§ SOURCE EXTRACT
Enabling others to discover solutions – Creating space for teams to innovate rather than dictating answers
The key insight: Potential isn't demonstrated through having all the answers. It's demonstrated through enabling your organization to discover them.
Turbulence as the ultimate test
When everything is stable, potential is theoretical. Turbulence reveals it.
Adaptive leaders demonstrate their potential by:
Staying anchored to values while remaining flexible in strategy – They don't confuse core purpose with tactical approaches. Only changing what needs to change. But, driving hard, what needs to change with a clear vision of what needs to happen.
Communicating transparently during uncertainty – They don't hide behind corporate-speak; they level with their teams about what they know and don't know.
Experimenting and iterating in real time – They treat disruption as a series of learning opportunities, not a threat to be managed.
Creating psychological safety – Teams take risks and speak up only when they trust their leader won't punish them for being wrong.
Empowering rapid response – They push decisions down and create space for teams to act, rather than centralizing authority during a crisis.
Finding clarity through action – They don't wait for perfect information; they constantly cycle through test, learn, and adjust. It becomes second nature.
In turbulent environments, the leaders who have high potential aren't the ones with the most comprehensive five-year plans. They're the ones who can make smart moves with incomplete information, stay connected to their teams' reality, and help their organizations learn faster than their competitors.
Six myths about leadership potential that hold you back
Myth 1: "Potential is innate."
Reality: Potential is developed through intentional practice. You can strengthen your learning agility, self-awareness, and adaptability by committing to staying ahead of the trashing machine.
Myth 2: "Potential is only for early-career talent."
Reality: Senior leaders need it most. Your position makes your potential, or lack thereof, more consequential.
Myth 3: "High performers automatically have high potential."
Reality: High performance is often the outcome of potential, but not always. Some high performers are executing a well-worn playbook brilliantly. They may not have the capacity to adapt when the playbook changes.
Myth 4: "Potential is about ambition."
Reality: Potential is about investing in your capacity to learn and adapt—not about striving for the next title. Some of the most ambitious leaders lack the self-awareness to develop their true potential.
Myth 5: "You can't assess potential."
Reality: Potential can be observed and measured through specific behaviours and responses to challenge.
Myth 6: "Potential development is a solo journey."
Reality: Organizational culture, incentives, and leadership norms either enable potential or stifle it. Leaders with potential challenge and engage people across the organization; they don’t play solo.
Why these myths matter: Each one prevents leaders from taking ownership of their development or from building organizations that intentionally grow capability.
The self-assessment every leader needs
Before seeking external feedback or coaching, ask yourself these honest questions:
On Learning Agility:
How quickly do I learn from new or unfamiliar situations?

§ AIM OF THE TASK
Swap "perfect information" for "complete data" and write out the leadership text from the words "Creating psychological safety" through "becomes second nature.". The material comes from a separate source.

§ RECORDED INFORMATION
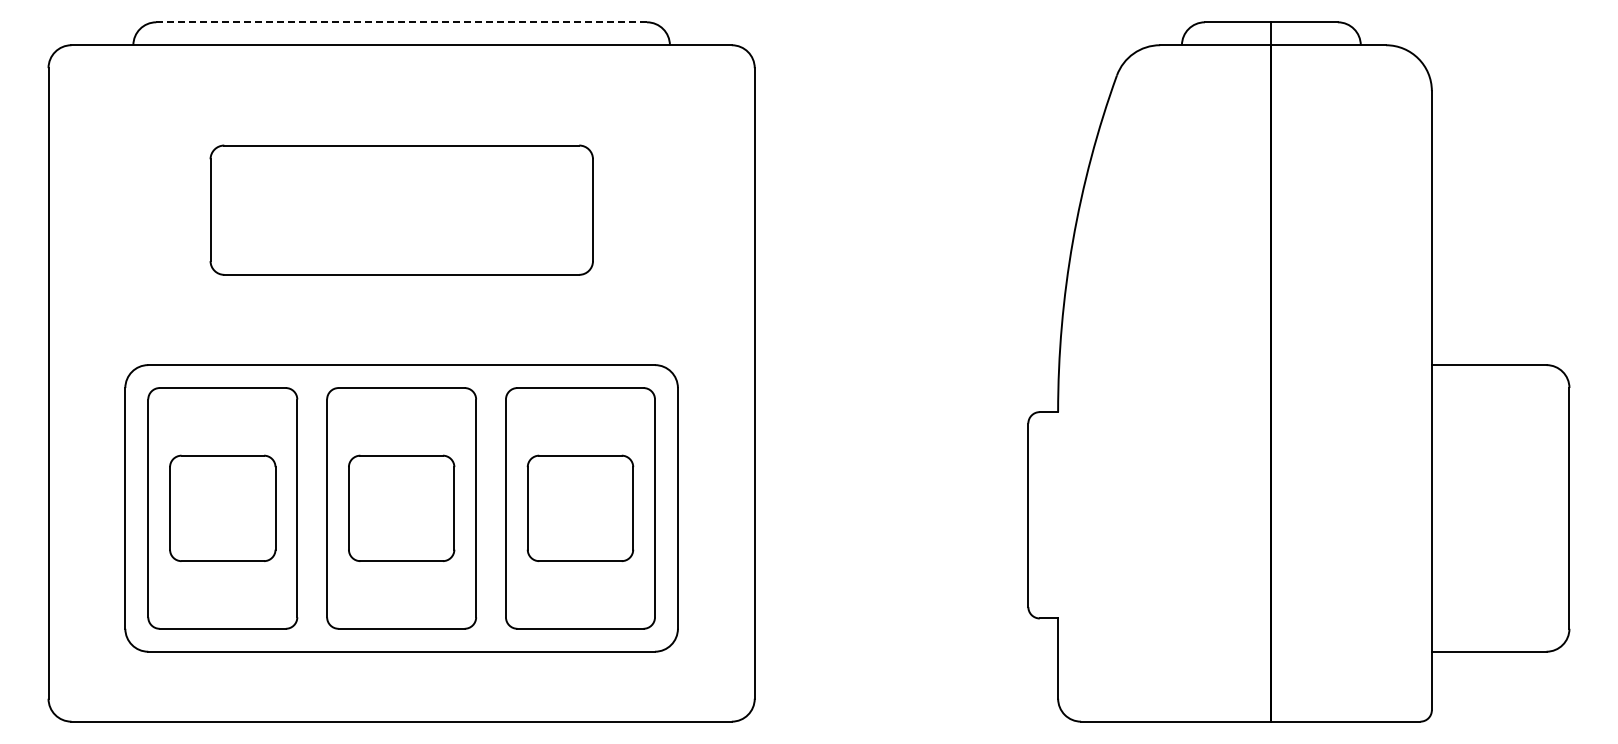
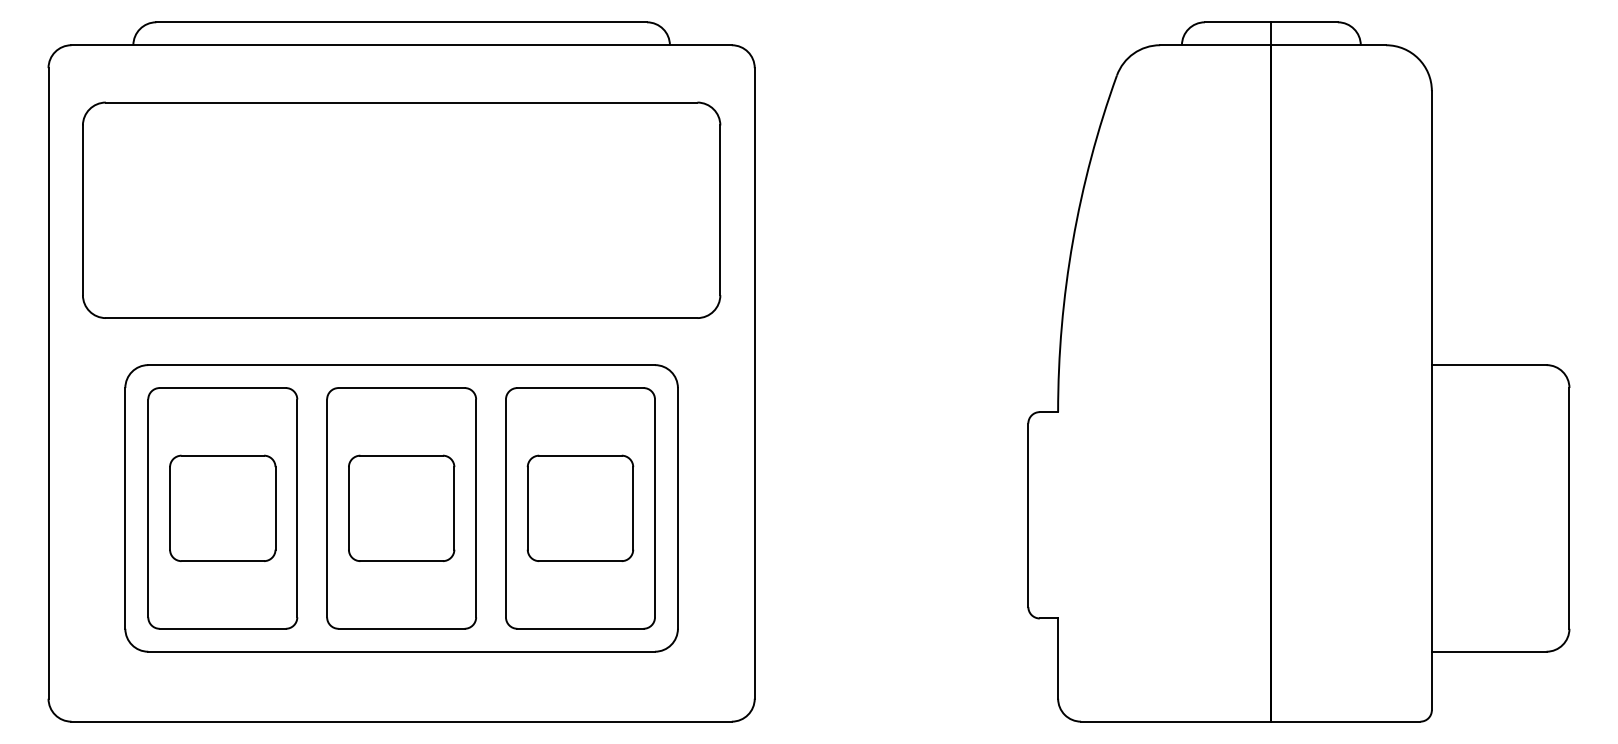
line at (401, 22): dashed -> solid
part at (401, 209) size: 385x132 px -> 640x218 px
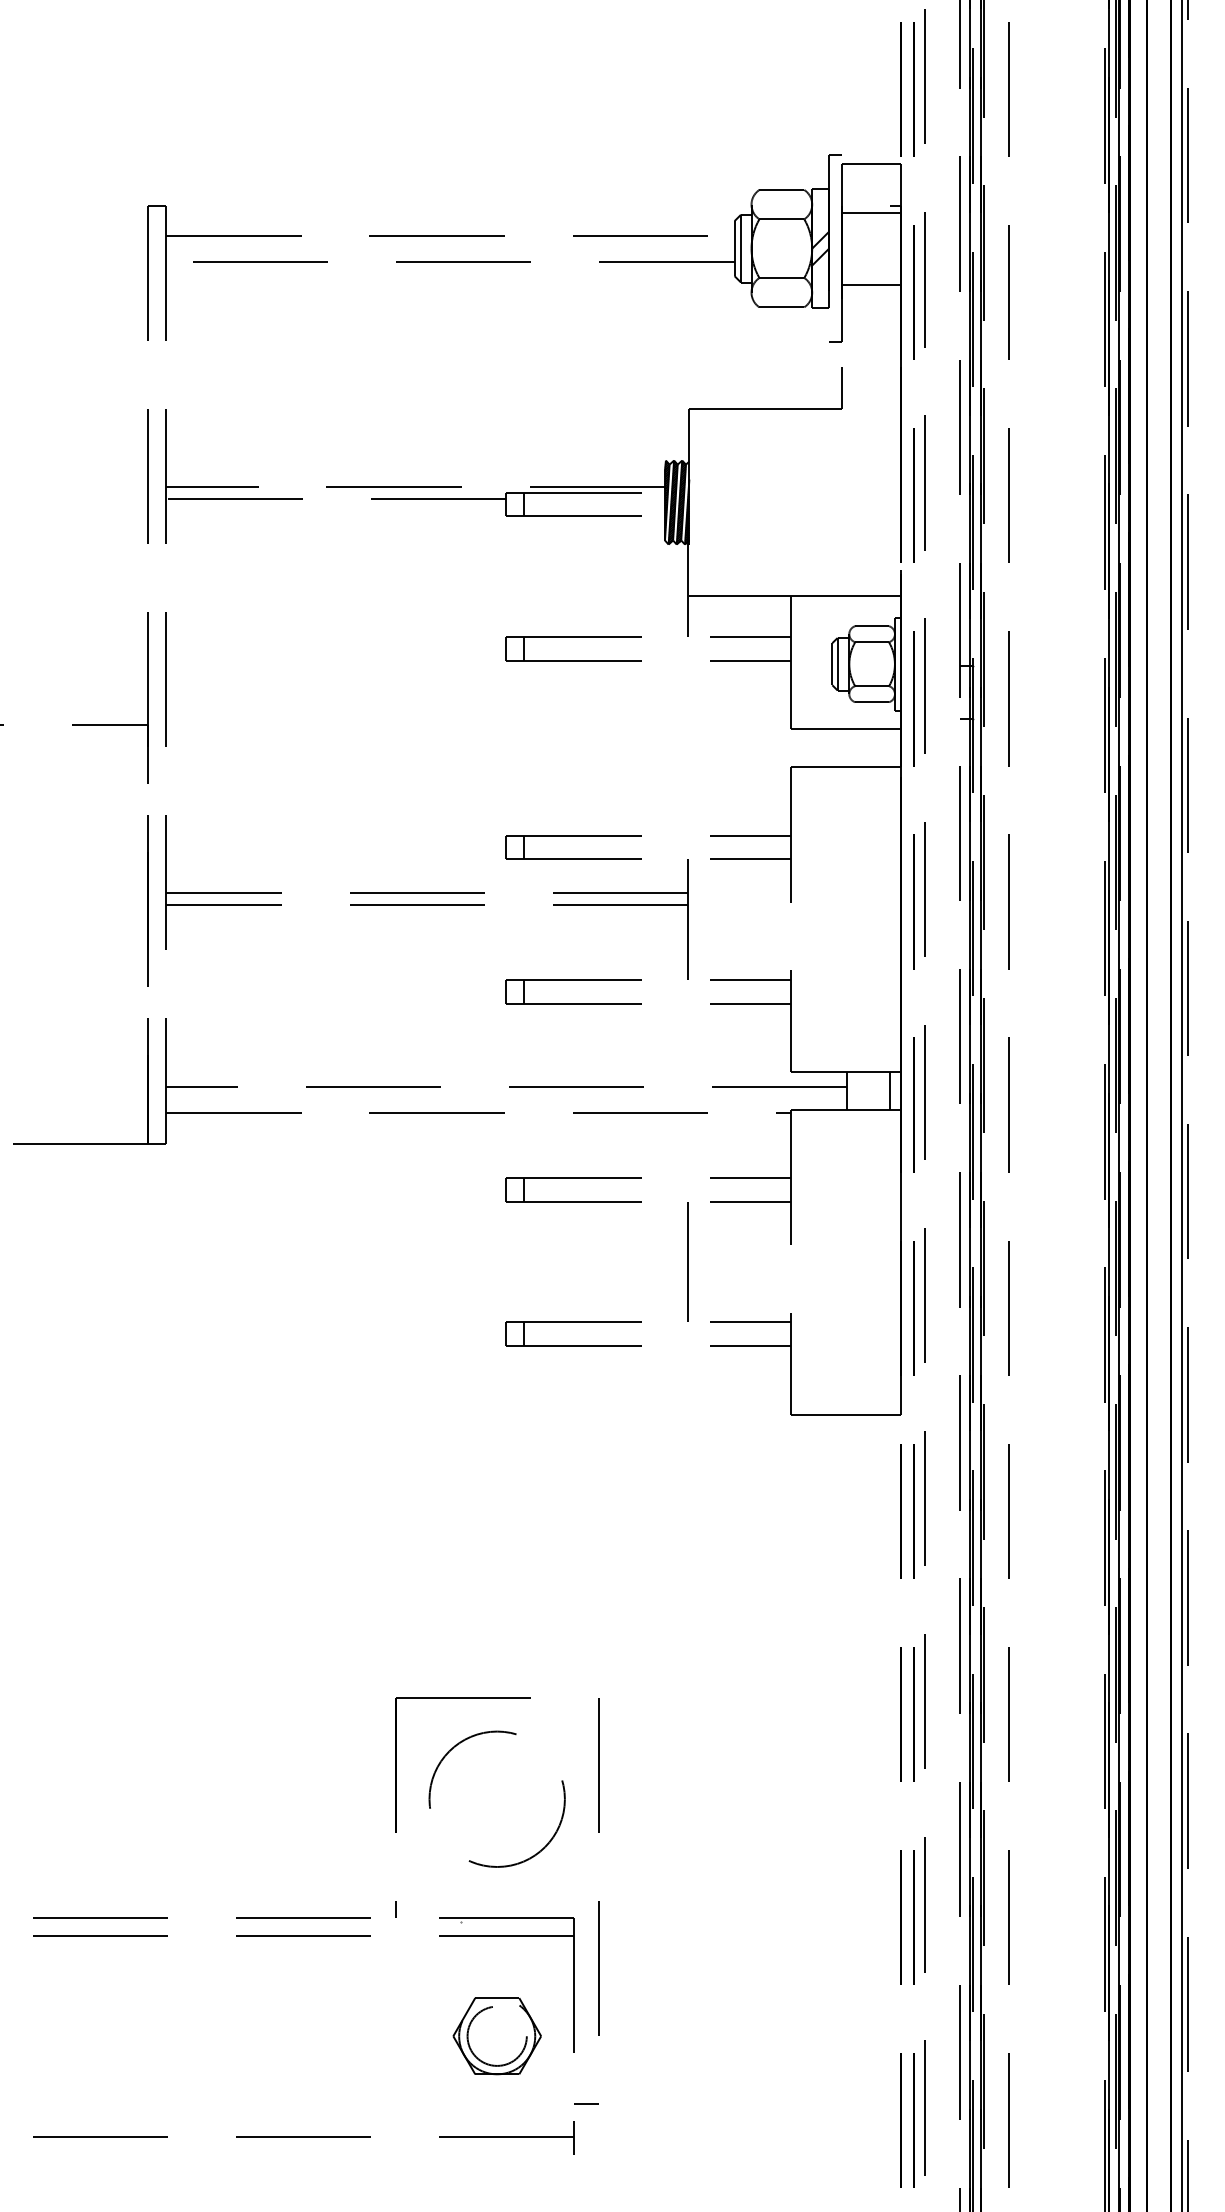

§ RESPONSE BELOW
Creating psychological safety – Teams take risks and speak up only when they trust their leader won't punish them for being wrong.
Empowering rapid response – They push decisions down and create space for teams to act, rather than centralizing authority during a crisis.
Finding clarity through action – They don't wait for complete data; they constantly cycle through test, learn, and adjust. It becomes second nature.